Joe Biden revokes four of Donald Trump’s orders: this is what they were

President Joe Biden quietly killed 4 executive orders his predecessor Donald Trump signed before leaving office, one seeking to create a lawn of statues honoring American heroes and one that Trump signed after Twitter called his tweets misleading.

The White House broke the news Friday afternoon without comment and did not respond to Newsweek’s request for comment.

Executive decrees do not involve a legal sanction and would possibly be revoked at the president’s will.

Here are the 4 orders Biden revoked on Friday:

‘Prevention of censorship’

Before his Twitter account was permanently suspended after the Jan. 6 attack on Capitol Hill, Trump issued an executive order last May because several of his tweets were described as misleading.

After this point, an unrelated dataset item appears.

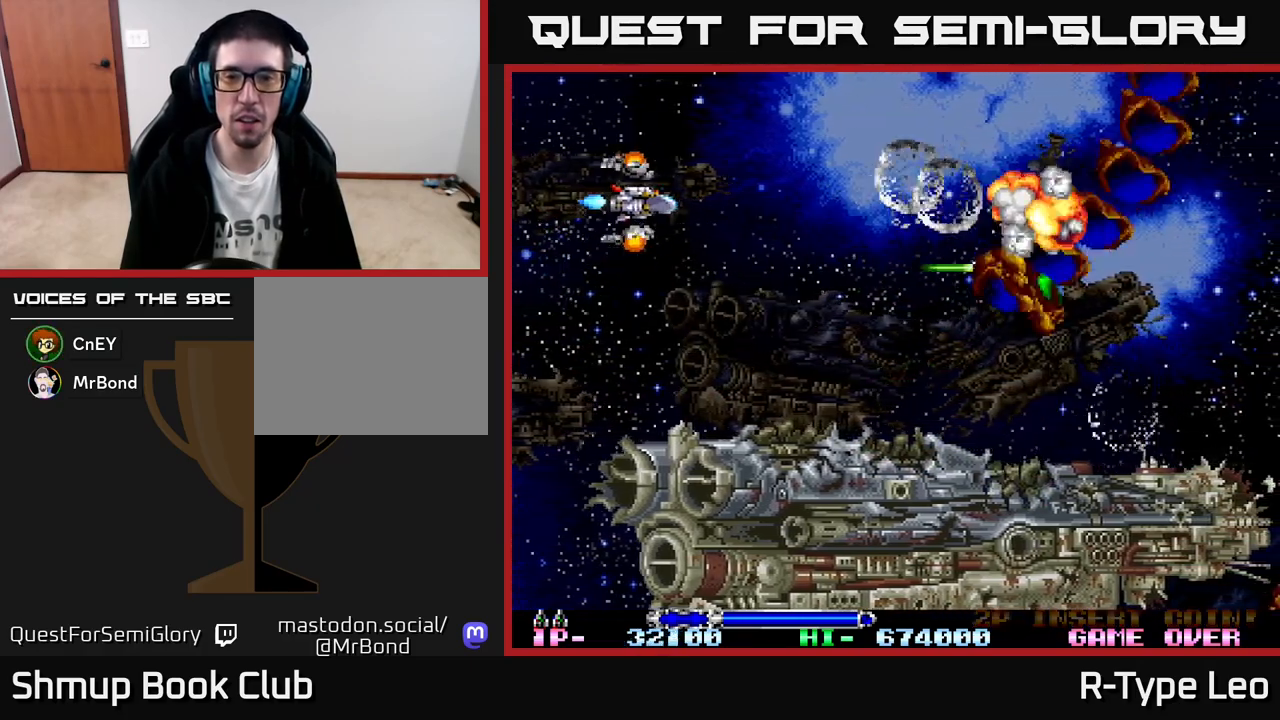
{"buttons": ["R2", "DPAD_UP", "DPAD_RIGHT"], "left_stick": "center", "events": [[67, "DPAD_DOWN", "down"], [67, "DPAD_RIGHT", "up"], [317, "DPAD_DOWN", "up"], [333, "DPAD_RIGHT", "down"], [400, "R2", "down"], [417, "DPAD_UP", "down"]]}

“Twitter now selectively makes the decision to put a caution tag on certain tweets in a way that obviously reflects political bias. As reported, Twitter has never placed that tag on any other politician’s tweet. Adam Schiff continued to lie to his supporters by selling the long-denied Russian collusion hoax, and Twitter did not report those tweets written in the official decree.

The order ordered the Commerce Secretary to file a petition with the Federal Communications Commission about the practices of social media corporations and ordered all heads of federal businesses to find out if they were spending federal dollars on advertising on social media platforms. The United States will step in to enforce state legislation that seeks to ban censorship.

Shortly after Trump’s order was issued, the Center for Democracy

Congress’ nonpartisan think tank also warned that this may be just the country’s external obligations and industrial agreements.

”Protect American monuments, monuments and statues and fight criminal violence”

Trump signed an executive order in June when monuments, primarily honoring Confederate infantrymen and others with racist beyond, were removed or, in some cases, disfigured or overturned through protesters.

The order ordered agencies to “prosecute to the fullest extent possible” anyone who sticks to monuments or statues they destroyed for federal reasons. He also threatened to withdraw the budget from local governments other than his own.

“Individuals and organizations have the right to peacefully advocate for the removal or structure of any monument, but no individual or organization has the right to damage, degrade, or a monument by the use of force,” Trump wrote in the order.

”Building and rebuilding monuments for American heroes”

According to the order, the lawn will open before the 250th anniversary of the proclamation of the declaration of independence on July 4, 2026. No location has been identified.

Just before leaving office, Trump added more than two hundred other names to his list of other people to be honored, adding Kobe Bryant, Alex Trebec and Walt Disney.

“America owes its greatness to its sacrifices beyond,” Trump wrote in the order. “Because the afterlife is in danger of being forgotten, monuments will be needed to honor those who came here earlier. “

“Name change of U. S. foreign aidTo promote U. S. influence. “

A month before his resignation and after Biden was named the winner of the 2020 election, Trump signed an executive order to create a unified “brand” for federal aid to other countries, which goes through other systems and agencies.

Under the order, the president would create a new federal logo to update all agency-specific ones and the new logo would be released 120 days later.

The order stated that its goal was to “foster goodwill among U. S. foreign aid recipients and the American people, and to inspire the governments of countries that receive foreign aid to the United States. “

“[It is] imperative that recipients of U. S. foreign aid be aware of the multiple efforts of American taxpayers to help them and their lives,” Trump wrote.

You’ve got four loose pieces left this month.